Le mauvais temps impose des restrictions sur le fonctionnement des lidars - les « yeux » des drones qui ne « voient » pas s'il y a
Les drones de génération actuelle sont généralementutiliser des caméras et des capteurs de détection de lumière (lidars) pour se positionner sur les routes. Au MIT, ils ont mis au point un système appelé «Localisation de la station de pénétration radar» (LGPR). Il peut créer une carte de la zone située même sous la surface de la route.
"Si je prends une pelle et creuse un trou, alors tout çaJe vais voir que c'est beaucoup de saleté », explique l'élève Teddy Orth. "Mais LGPR peut quantifier des éléments spécifiques sous la surface de la route et les comparer avec une carte déjà créée pour savoir exactement où se trouve le drone, sans utiliser de caméras ou de lasers."
Pour l'œil humain, toutes les routes ont l'airà peu près les mêmes - nids-de-poule, trous, la nature du revêtement et la présence de marques. Mais la combinaison de pierres, de cavités, de ponceaux, d'infrastructures d'ingénierie (câbles, pipelines, canalisations d'égout) et de renforcement en béton crée une image souterraine pour l'équipement radar qui rend toute partie de la route unique.
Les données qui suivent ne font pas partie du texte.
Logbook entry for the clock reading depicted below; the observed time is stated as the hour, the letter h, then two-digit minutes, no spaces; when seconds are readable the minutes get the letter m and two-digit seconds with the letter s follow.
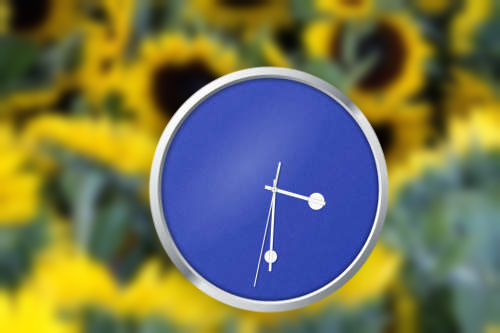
3h30m32s
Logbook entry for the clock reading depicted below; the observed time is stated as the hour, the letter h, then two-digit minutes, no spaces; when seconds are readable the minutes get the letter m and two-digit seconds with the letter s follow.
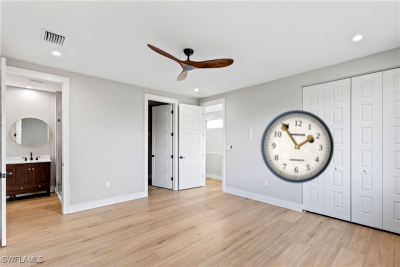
1h54
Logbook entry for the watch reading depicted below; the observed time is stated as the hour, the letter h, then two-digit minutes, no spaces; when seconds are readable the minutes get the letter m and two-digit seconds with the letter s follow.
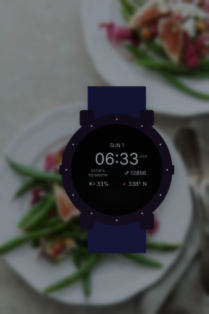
6h33
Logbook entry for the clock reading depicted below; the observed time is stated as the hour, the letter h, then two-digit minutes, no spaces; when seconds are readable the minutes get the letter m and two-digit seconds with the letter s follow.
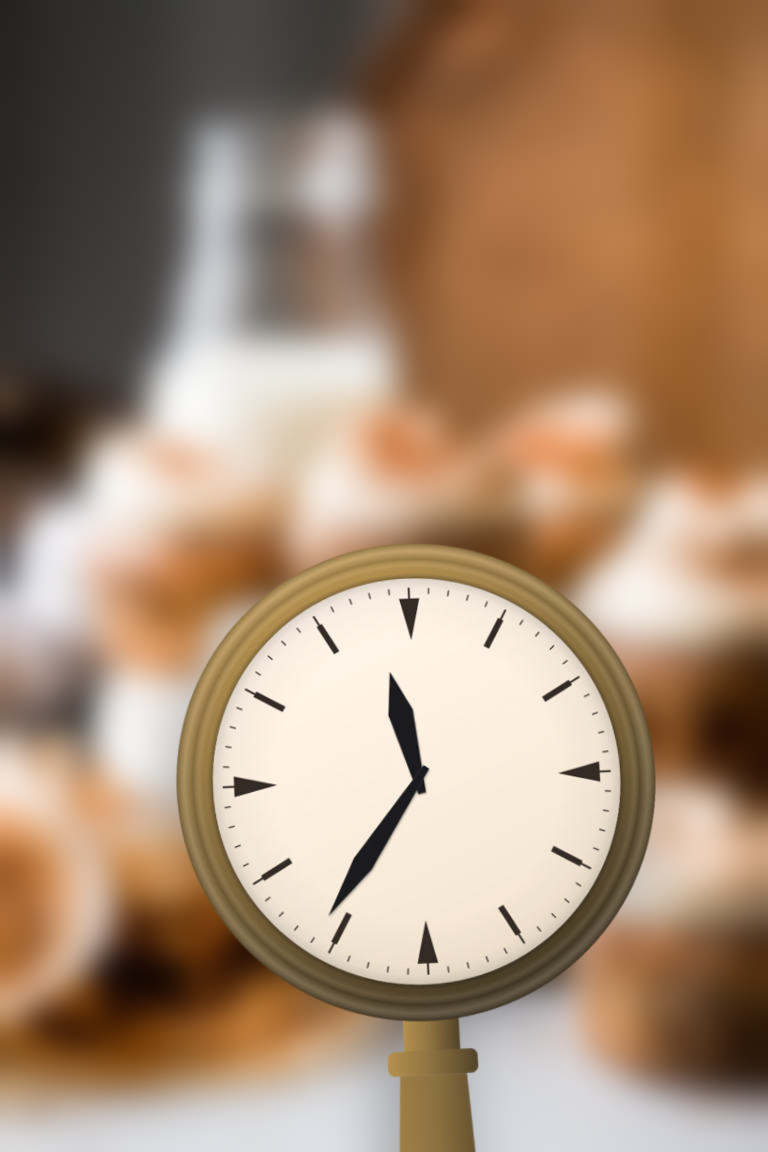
11h36
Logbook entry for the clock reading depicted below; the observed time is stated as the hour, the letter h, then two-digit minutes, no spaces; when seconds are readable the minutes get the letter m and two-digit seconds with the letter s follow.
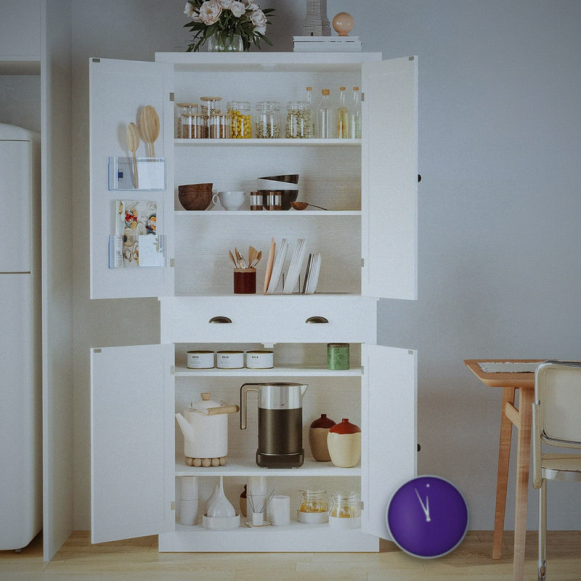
11h56
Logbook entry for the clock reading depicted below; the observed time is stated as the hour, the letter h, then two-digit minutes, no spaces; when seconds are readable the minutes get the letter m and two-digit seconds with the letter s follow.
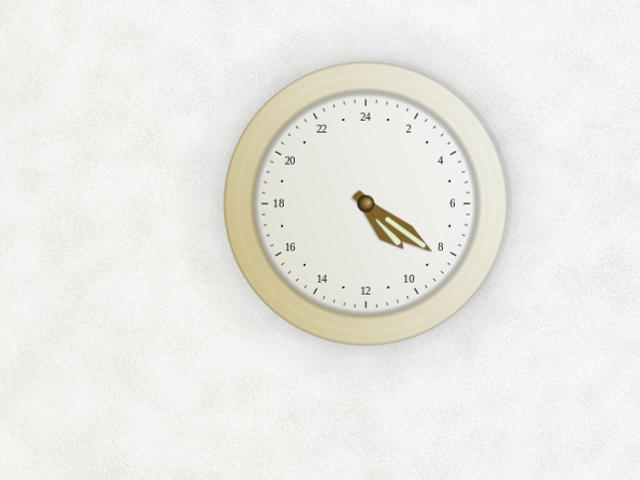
9h21
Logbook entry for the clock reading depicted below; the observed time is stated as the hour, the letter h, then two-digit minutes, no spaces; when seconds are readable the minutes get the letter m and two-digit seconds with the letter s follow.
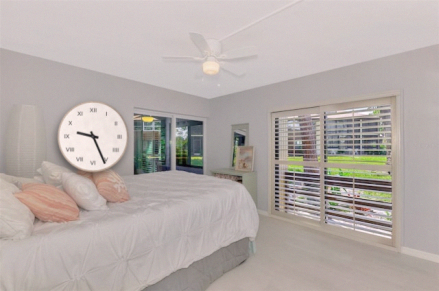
9h26
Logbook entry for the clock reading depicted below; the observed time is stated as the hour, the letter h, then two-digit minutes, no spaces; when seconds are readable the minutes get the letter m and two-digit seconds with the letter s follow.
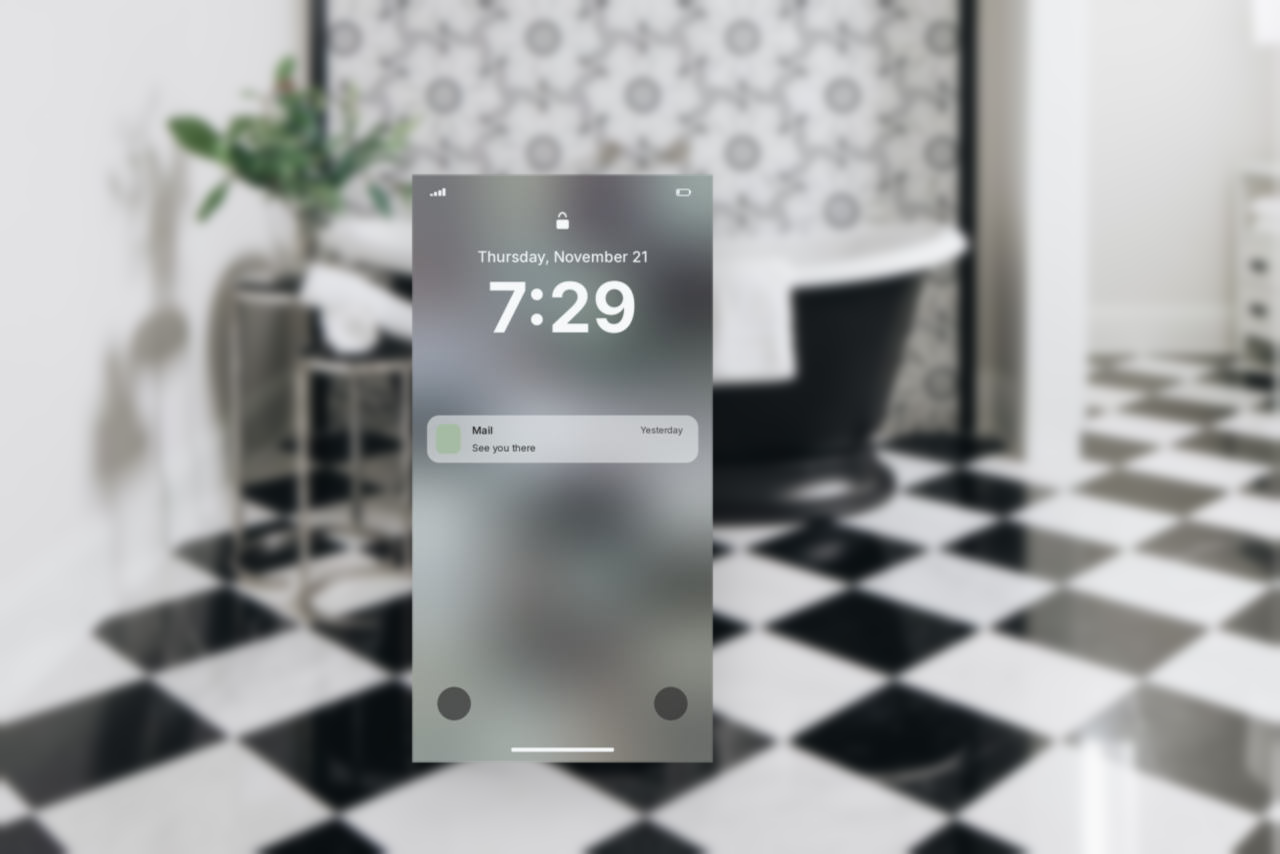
7h29
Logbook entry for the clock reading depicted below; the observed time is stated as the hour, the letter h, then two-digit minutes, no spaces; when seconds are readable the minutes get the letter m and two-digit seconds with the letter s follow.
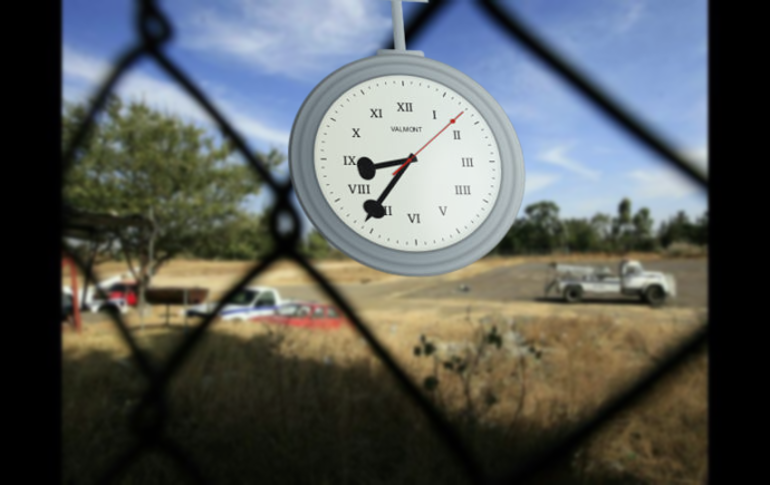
8h36m08s
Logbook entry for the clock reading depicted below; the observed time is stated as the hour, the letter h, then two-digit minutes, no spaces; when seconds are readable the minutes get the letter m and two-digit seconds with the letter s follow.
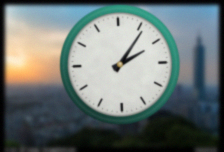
2h06
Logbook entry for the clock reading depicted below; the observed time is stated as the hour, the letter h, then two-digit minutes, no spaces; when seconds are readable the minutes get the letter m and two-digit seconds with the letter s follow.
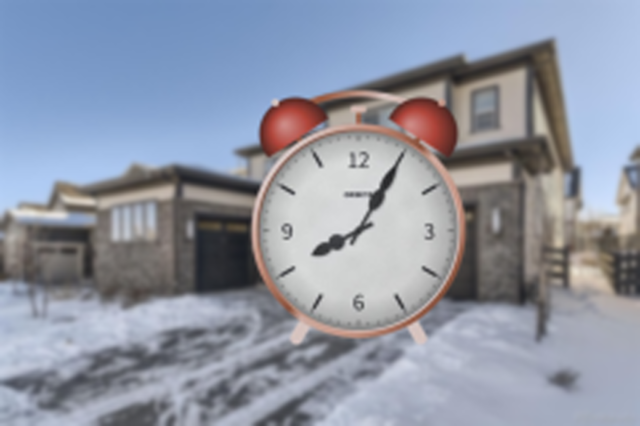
8h05
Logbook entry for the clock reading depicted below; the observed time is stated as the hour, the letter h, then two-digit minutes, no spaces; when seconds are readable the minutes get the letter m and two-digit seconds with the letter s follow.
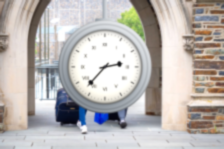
2h37
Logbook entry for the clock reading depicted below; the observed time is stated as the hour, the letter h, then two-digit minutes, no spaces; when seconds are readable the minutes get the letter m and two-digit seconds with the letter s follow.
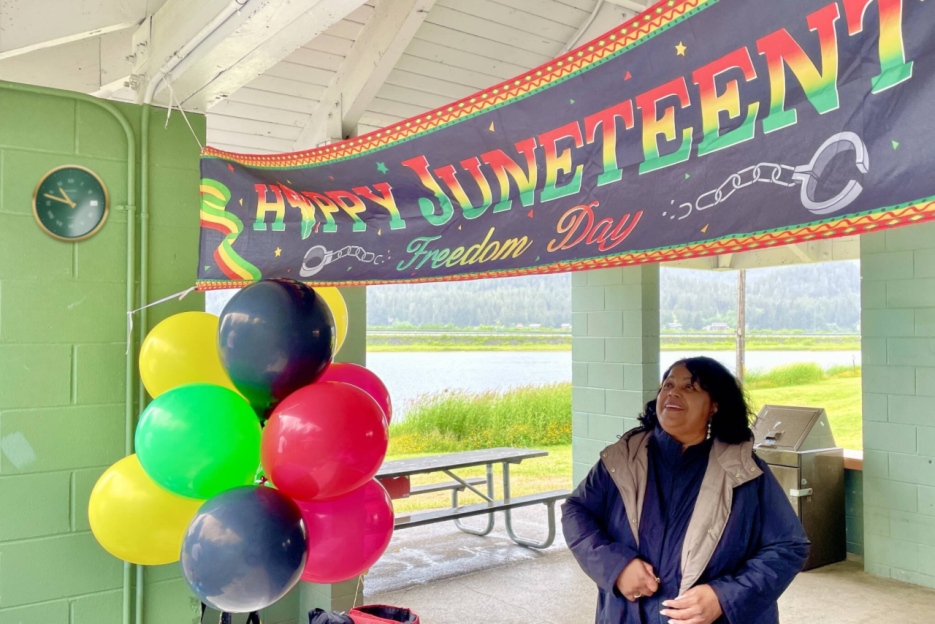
10h48
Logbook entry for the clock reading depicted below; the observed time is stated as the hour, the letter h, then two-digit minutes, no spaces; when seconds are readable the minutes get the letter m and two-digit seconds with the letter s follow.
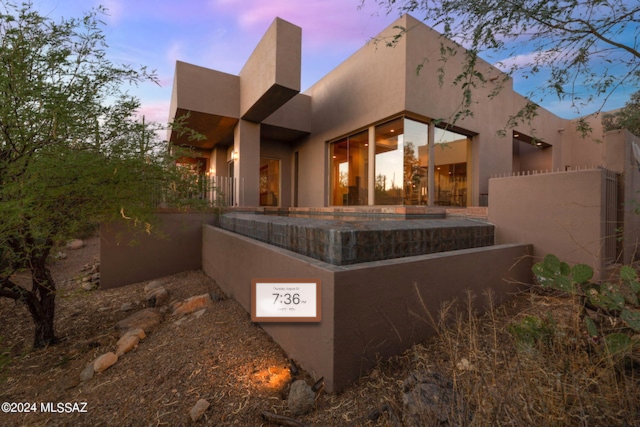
7h36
Dans une vidéo publiée, une équipe de chercheurs démontre une technique qui fonctionne sur une route privée couverte de neige.
La technologie fonctionne même dans les garages grâce aux raccords en béton et en métal situés en dessous, ce qui crée une «empreinte» unique.
Maintenant, l'équipe travaille à la miniaturisation de son système inventé, car il a maintenant une largeur de plus d'un mètre et demi, ce qui est beaucoup plus grand que l'ensemble complet des caméras de la génération actuelle et des lidars.